When Joe stayed in the barracks as an enlisted man at Fort Baker, he did not dream that one day he would bring family back there and stay in the historic quarters which were once officers' housing!  The old houses were wonderful, our rooms lovely, and Cavallo Point celebrated his earlier time there as well as his 79th birthday.  I am grateful for him and for our experiences at this place.

                                Golden Gate Bridge with its typical shroud of fog.  July 20, 2016
Goodbye, Fort Baker!  

Saturday, July 16, 2016

Love's Lookout

Love's Lookout, Jacksonville, TexasJoe and I grew up in the same small East Texas town.  Jacksonville is located in Cherokee County surrounded by rolling hills and pine trees. The scenic overlook in the photograph (not mine, one I found online) is called Love's Lookout. The scenic bluff was used for the location of a large ampitheatre formed from  red rock, a WPA project. President Franklin D. Roosevelt's Depression-era Works Progress Administration came to the hill in the 1930s and, using red rock mined from Cherokee County, built a park, picnic grounds and an amphitheater.

The ampitheatre was named to honor Wesley Love who in 1904 bought much of the surrounding area and planted a 600-acre peach farm. After Love's death in 1925, his wife donated 22 acres to the state for a state park. The state, however, failed to create the park and in 1934 the City of Jacksonville purchased an additional 20 acres and developed the two tracts as a city park. That's when the Works Progress Administration began its project.

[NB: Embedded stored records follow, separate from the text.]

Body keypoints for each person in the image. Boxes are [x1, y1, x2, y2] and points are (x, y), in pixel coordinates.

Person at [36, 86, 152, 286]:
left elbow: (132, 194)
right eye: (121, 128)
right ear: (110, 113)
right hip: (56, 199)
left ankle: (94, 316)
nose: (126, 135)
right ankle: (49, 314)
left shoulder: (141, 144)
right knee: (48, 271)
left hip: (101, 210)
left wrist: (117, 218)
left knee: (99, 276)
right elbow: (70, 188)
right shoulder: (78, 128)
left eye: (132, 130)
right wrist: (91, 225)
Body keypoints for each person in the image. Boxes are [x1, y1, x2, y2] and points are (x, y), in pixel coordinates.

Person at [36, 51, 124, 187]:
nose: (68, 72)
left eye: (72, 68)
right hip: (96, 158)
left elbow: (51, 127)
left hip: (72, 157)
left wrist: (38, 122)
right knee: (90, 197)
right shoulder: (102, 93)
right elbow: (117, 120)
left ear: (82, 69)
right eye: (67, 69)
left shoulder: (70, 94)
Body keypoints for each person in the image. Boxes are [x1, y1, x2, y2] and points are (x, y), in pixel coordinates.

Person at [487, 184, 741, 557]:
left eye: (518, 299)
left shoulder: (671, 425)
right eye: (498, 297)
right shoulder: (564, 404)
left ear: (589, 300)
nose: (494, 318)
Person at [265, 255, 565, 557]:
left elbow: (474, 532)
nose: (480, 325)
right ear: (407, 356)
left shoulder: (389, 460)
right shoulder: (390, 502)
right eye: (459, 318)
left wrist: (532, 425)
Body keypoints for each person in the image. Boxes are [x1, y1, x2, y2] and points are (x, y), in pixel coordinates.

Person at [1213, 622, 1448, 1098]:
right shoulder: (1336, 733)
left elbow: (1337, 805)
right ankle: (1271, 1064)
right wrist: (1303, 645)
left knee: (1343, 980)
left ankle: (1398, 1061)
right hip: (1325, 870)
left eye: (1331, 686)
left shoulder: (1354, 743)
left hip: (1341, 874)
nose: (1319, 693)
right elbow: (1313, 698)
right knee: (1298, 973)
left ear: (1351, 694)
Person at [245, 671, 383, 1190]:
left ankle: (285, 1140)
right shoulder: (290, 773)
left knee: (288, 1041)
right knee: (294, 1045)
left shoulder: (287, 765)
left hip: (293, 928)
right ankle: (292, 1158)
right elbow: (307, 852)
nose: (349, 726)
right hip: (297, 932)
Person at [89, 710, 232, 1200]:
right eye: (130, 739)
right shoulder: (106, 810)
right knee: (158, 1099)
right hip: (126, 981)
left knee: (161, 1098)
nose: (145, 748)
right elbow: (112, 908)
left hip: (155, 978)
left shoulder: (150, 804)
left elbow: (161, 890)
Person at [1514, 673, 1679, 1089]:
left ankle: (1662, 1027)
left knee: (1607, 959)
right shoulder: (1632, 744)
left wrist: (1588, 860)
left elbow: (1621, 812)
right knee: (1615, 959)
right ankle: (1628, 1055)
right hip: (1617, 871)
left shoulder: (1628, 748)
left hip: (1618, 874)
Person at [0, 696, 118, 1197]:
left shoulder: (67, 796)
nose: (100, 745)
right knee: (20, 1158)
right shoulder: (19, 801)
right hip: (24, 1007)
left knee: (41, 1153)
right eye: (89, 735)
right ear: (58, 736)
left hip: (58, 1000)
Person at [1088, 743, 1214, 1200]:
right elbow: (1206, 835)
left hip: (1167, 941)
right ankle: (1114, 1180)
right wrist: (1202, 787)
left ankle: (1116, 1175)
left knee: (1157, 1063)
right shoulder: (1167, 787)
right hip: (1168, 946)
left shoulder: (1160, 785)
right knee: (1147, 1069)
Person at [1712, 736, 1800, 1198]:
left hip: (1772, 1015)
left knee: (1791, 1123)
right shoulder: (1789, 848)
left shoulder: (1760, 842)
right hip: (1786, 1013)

In the Spring, dogwoods and other spring flowers are in bloom, making the setting even more beautiful. When I was a child, we often drove on the highway between Jacksonville and Tyler because both sets of my grandparents lived in Bullard, about halfway between those towns. Typically, scenes that are so familiar and frequently seen tend to be taken for granted.  Not until you are far away do you remember those sights and realize just how lovely they were.

There is yet another fond connection for our family with this place and its name. In 1982, we bought the home built by John Wesley Love and lived there long enough to research and write its history, receiving a designation for the significance of the home with a State Historical marker. By that time all acreage but the 3 acres where the house was located had been sold (or donated, as the land for Love's lookout is located), but the oaks and magnolias and pines that were there were  lovely reminders. When I did the research for the historical commission I learned that there were earlier connections between our family and the Loves.  My father and uncle once worked in John Wesley Love's peach orchards picking peaches.  Joe's father had done work inside the home as a painter.

When we do go back to Jacksonville, our itinerary usually includes a trip to the Bullard cemetery where so many of my ancestors were laid to rest. The highway is bigger and better, but the sides of the road are still lined with red dirt and pine trees.  There are still remnants of the watermelon colored crepe myrtles which were always full of summertime blooms.  And Love's Lookout still beckons us to stop and look across  a green valley.